Data listing:
┌──
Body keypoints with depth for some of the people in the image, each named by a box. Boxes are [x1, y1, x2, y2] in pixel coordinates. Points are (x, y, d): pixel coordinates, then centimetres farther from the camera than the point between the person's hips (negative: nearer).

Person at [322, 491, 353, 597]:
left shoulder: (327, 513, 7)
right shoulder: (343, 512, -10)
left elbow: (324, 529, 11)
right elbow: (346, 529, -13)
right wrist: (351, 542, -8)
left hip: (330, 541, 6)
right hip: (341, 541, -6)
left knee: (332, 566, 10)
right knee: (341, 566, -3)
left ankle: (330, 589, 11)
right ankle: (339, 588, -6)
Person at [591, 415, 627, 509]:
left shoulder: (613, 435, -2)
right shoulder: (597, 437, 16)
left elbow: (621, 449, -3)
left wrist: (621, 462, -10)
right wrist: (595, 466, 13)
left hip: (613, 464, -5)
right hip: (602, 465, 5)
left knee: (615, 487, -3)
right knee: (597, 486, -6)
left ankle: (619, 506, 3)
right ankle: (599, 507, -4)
└──
┌──
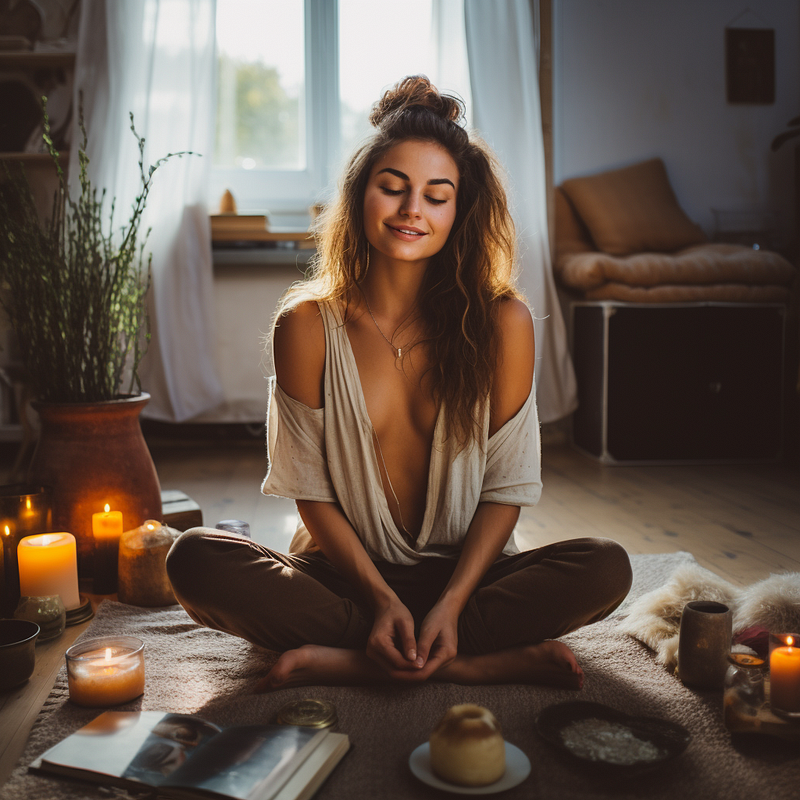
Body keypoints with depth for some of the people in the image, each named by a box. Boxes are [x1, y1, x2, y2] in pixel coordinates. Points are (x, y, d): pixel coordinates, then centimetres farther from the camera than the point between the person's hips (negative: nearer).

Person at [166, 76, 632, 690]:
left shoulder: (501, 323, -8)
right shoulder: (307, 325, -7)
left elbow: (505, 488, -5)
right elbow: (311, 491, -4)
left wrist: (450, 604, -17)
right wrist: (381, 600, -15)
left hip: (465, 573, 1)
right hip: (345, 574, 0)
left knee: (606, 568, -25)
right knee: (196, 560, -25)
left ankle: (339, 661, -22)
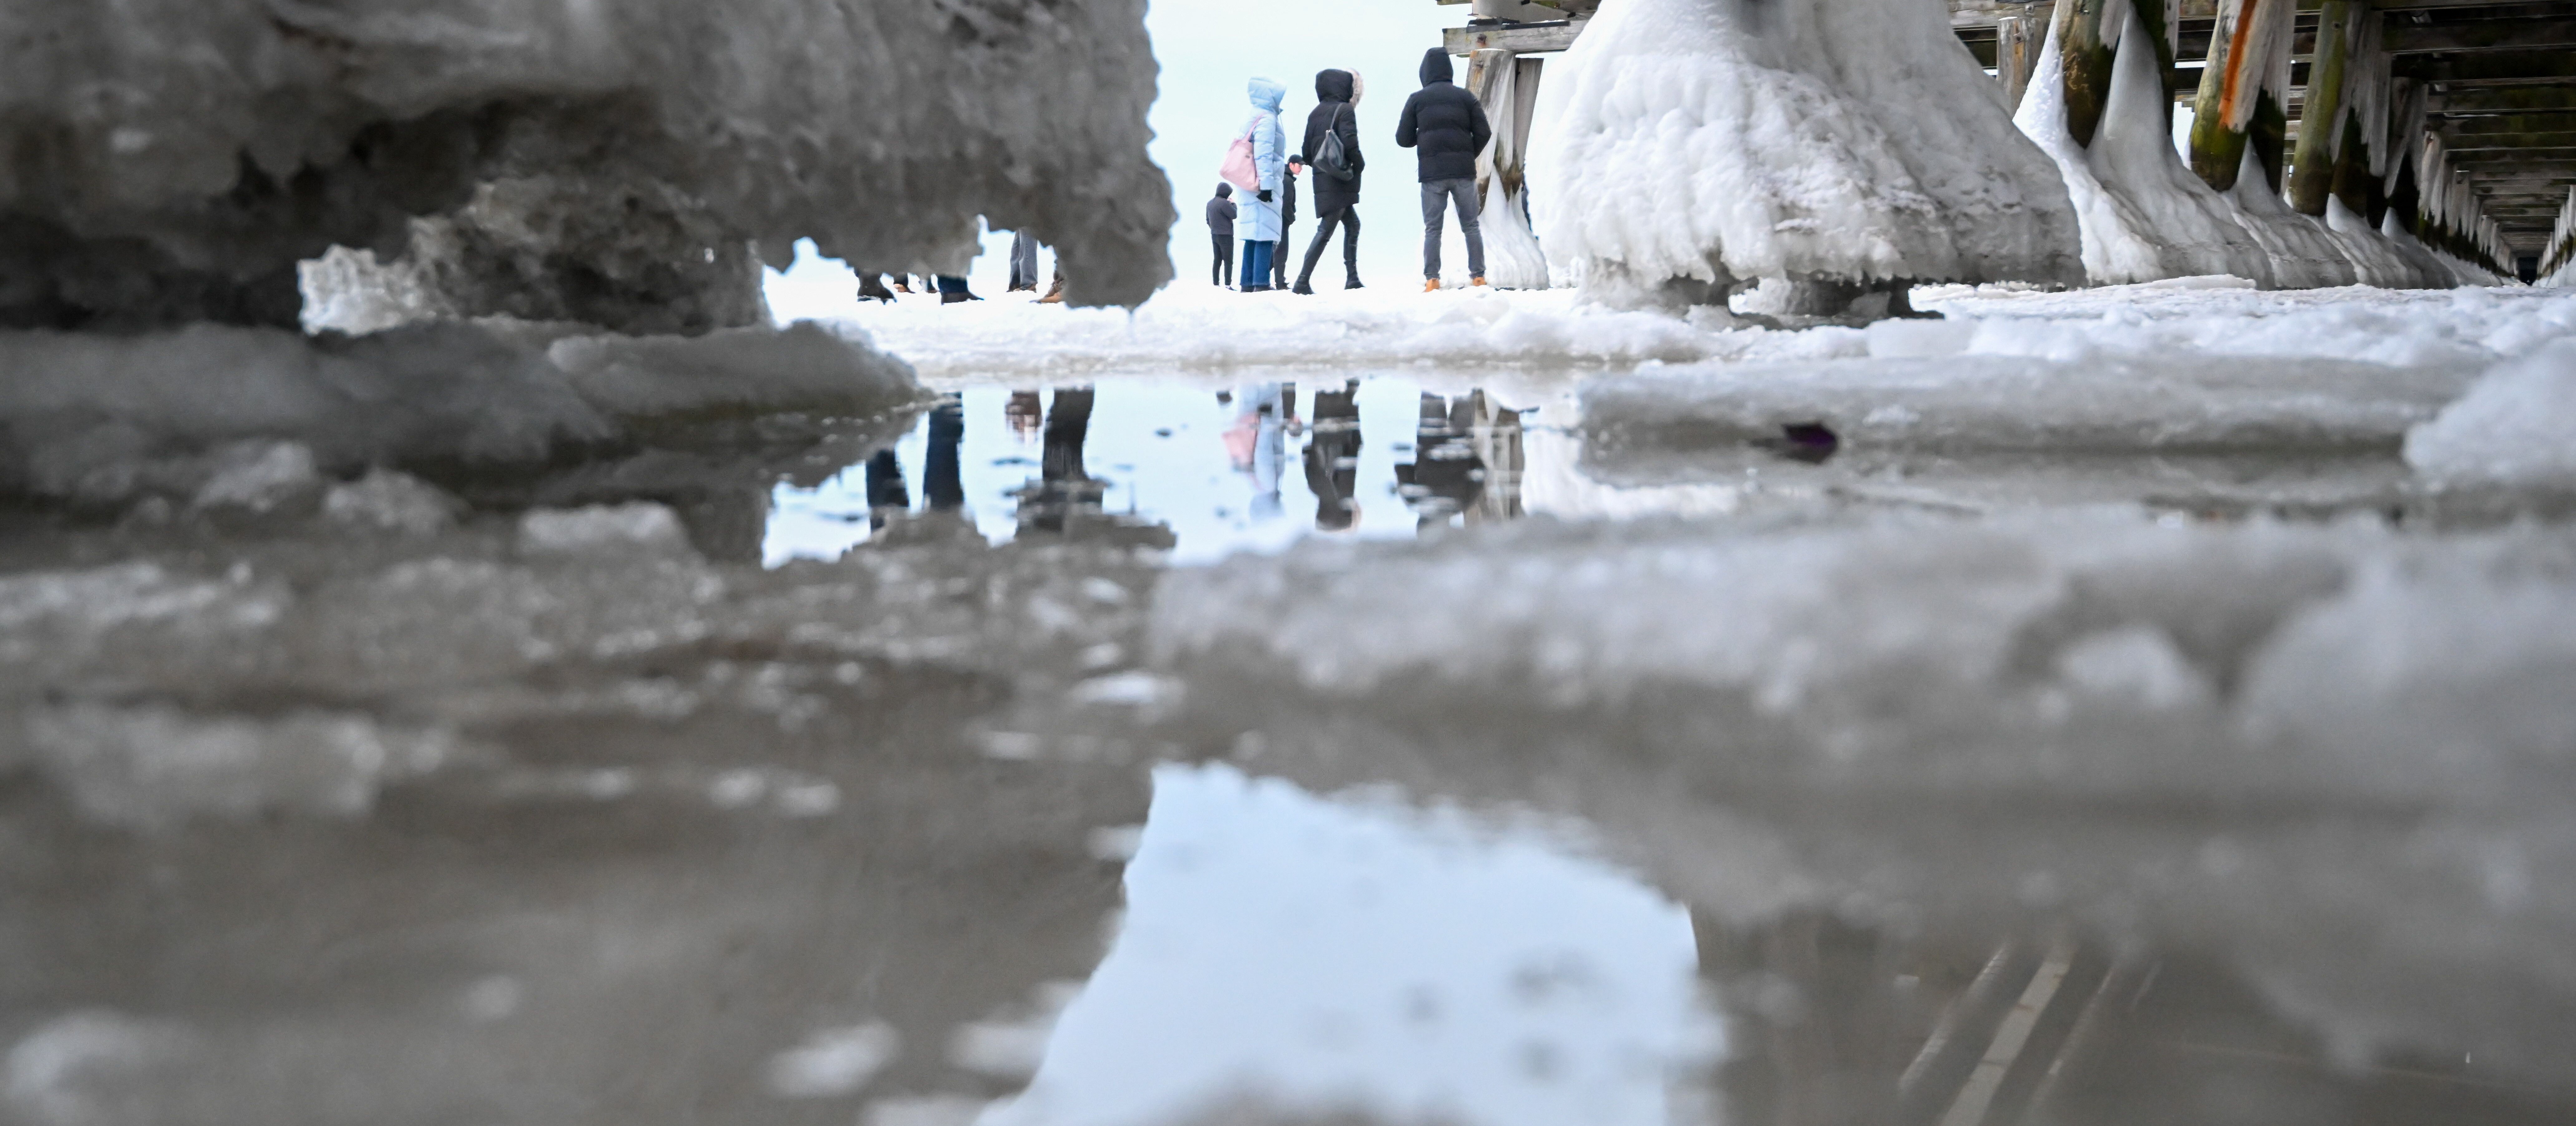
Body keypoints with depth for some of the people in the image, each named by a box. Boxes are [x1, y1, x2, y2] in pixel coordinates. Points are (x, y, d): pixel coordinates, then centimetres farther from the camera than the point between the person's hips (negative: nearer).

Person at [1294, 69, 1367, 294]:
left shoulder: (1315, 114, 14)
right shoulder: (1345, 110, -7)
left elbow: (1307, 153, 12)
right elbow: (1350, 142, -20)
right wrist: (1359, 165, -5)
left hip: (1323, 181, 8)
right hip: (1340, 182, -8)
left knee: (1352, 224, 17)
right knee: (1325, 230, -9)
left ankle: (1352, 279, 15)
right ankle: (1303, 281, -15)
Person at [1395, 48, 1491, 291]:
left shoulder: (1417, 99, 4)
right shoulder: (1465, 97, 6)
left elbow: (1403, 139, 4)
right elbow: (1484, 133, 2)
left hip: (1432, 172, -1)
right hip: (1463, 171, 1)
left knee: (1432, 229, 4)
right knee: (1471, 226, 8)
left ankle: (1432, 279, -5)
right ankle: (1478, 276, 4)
└──
┌──
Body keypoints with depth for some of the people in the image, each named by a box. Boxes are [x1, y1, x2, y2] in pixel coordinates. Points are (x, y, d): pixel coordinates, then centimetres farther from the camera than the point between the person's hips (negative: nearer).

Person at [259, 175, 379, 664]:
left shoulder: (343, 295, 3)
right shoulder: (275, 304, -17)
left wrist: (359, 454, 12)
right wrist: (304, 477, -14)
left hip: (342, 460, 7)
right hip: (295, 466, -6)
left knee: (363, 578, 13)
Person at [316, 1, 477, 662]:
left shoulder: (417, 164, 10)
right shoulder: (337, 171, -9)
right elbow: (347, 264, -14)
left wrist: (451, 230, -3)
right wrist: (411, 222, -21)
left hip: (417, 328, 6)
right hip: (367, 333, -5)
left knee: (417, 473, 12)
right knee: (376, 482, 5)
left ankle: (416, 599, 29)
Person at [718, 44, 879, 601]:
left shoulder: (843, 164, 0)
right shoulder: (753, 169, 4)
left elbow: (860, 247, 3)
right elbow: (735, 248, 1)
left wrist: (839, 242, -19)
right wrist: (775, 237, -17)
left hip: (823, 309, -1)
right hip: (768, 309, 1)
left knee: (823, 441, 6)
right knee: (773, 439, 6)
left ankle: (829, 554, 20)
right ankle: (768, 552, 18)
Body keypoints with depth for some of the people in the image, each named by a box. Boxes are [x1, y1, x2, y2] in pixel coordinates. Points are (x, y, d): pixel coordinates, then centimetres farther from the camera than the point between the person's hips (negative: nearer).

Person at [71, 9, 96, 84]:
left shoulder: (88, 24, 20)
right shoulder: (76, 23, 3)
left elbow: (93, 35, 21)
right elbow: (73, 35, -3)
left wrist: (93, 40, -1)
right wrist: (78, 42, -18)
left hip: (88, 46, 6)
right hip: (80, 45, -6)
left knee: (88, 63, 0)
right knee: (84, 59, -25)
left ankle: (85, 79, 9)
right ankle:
└──
Task directions:
Of the entries above, transcribe exactly those lines that fall between the line containing "right elbow: (346, 529, -13)" and the line containing "left elbow: (621, 449, -3)", together with those two lines.

Response box:
right elbow: (346, 529, -13)
right wrist: (351, 542, -8)
left hip: (330, 541, 6)
right hip: (341, 541, -6)
left knee: (332, 566, 10)
right knee: (341, 566, -3)
left ankle: (330, 589, 11)
right ankle: (339, 588, -6)
Person at [591, 415, 627, 509]:
left shoulder: (613, 435, -2)
right shoulder: (597, 437, 16)
left elbow: (621, 449, -3)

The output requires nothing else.